Anita meraih selembar kertas juga pulpen milik Ryan. Ia mulai mencoret-coret kemudian mengarsir hingga membentuk setangkai bunga. Kemudian menambahkan warna biru di kelopaknya untuk menambah kesan realistis. Itu adalah bunga yang dilihatnya sewaktu kematian Bu Dwi dan Nuril.
"Gak nyangka gambarmu sebagus itu, kenapa gak pernah ikut lomba menggambar?" tanya Ryan dengan tatapan takjub.
"Loh, ini kan bunga yang ada di samping kolam waktu Nuril tewas!" Candra melihatnya dengan serius. "Gak salah lagi, warnanya juga biru."

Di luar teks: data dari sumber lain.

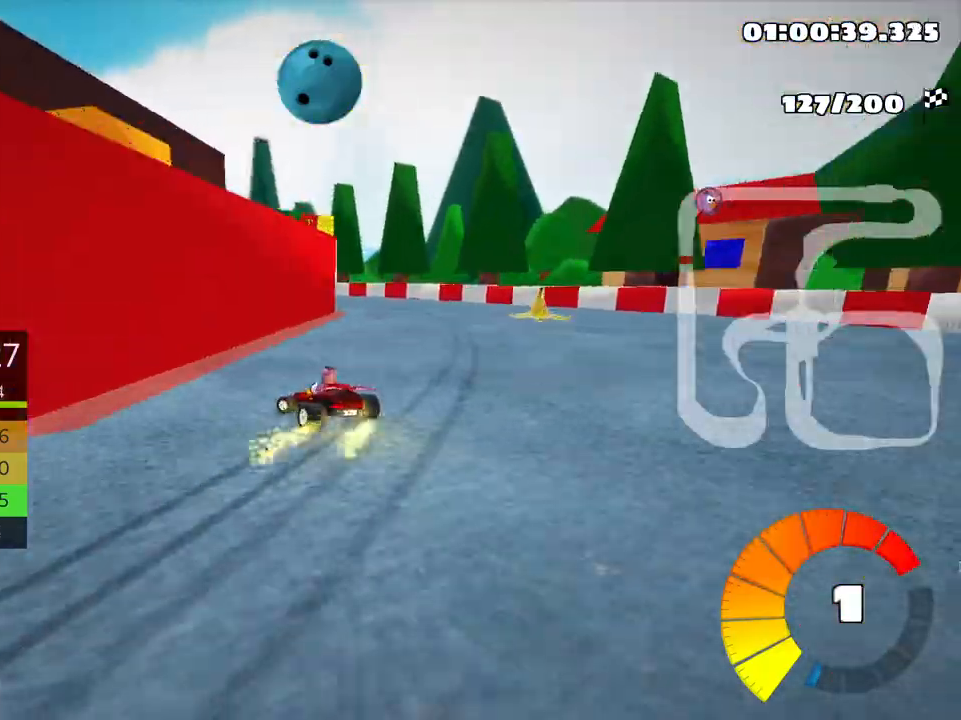
{"keys": ["left", "skid", "up"], "events": []}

"Bunga yang sama persis aku lihat di ruangannya Bu Dwi," ucap Anita seraya mengangguk menyetujui perkataan Candra. "Aku yakin, ini bukan cuma sekedar kasus bunuh diri."
Kedua lelaki itu termenung memperhatikan gambar Anita. Dalam keheningan itu, pintu yang tiba-tiba terbuka mengagetkan mereka bertiga. Raya sampai tertawa melihatnya ekspresi mereka.
"Duh, bikin kaget aja!" gerutu Ryan.
"Ra, kamu kalau masuk ngetuk dulu kek atau salam gitu!" Candra ikut protes.
Anita seperti biasa, hanya terdiam meskipun rasanya jantungnya sempat berhenti berdetak.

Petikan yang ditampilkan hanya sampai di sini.